How long do apartment locks (used several times daily) last, in general ?

Otto J. Makela, University of Jyvaskyla
InterNet: makela@tukki.jyu.fi, BitNet: MAKELA_OTTO_@FINJYU.BITNET
BBS: +358 41 211 562 (V.22bis/V.22/V.21, 24h/d), Phone: +358 41 613 847
Mail: Kauppakatu 1 B 18, SF-40100 Jyvaskyla, Finland, EUROPE

Date:	Wed, 2 Aug 89 19:22:00 EDT
From:	mk59200@funet.fi
Subject: Re: consensus on locks

> ...  However, according to this one locksmith, Abloy locks
> don't wear well.  If they are not treated gently, they will begin to jam.

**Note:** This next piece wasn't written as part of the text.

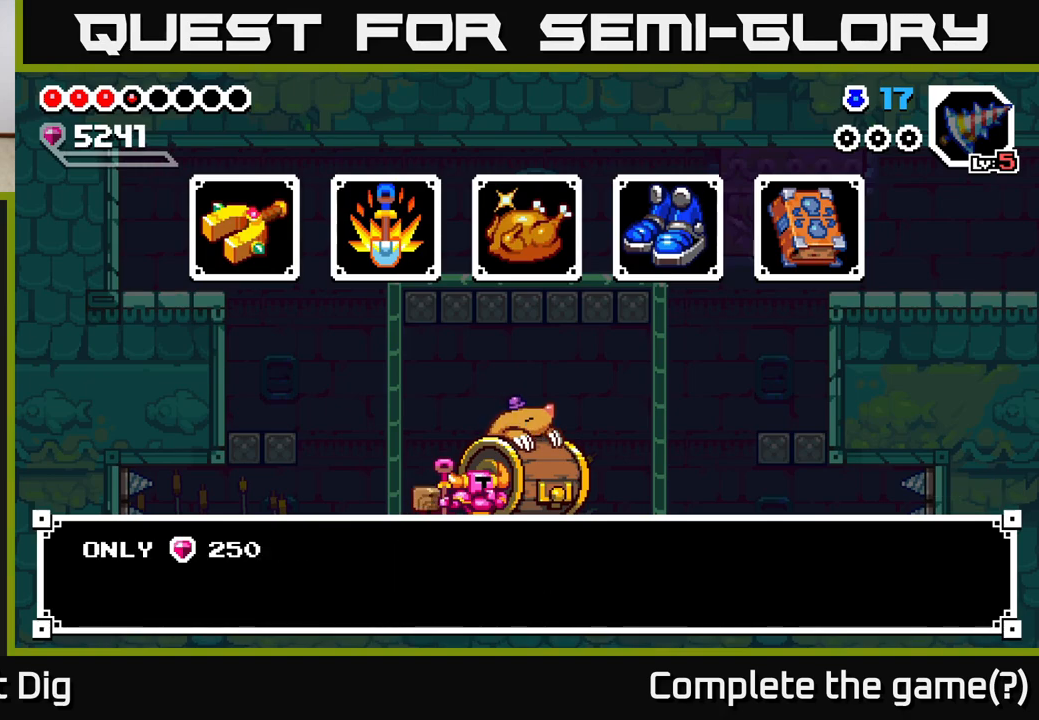
{"buttons": [], "right_stick": "center", "events": [[267, "A", "down"], [383, "A", "up"]]}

Several millions of Abloys are in use here in Finland, many of them decades
old. The weather conditions aren't exactly 'gentle' here.  The Abloy has a
very simple but efficient design with a minimal number of moving parts. The
manufacturer recommends lubrication with thin oil now and then (just a few
drops into the keyhole), and that should keep it working.

> Abloy keys cannot be duplicated at the shop as a standard Medeco can.  The
> "Platinum," or biaxial, Medecos are in the same boat as the Abloy.)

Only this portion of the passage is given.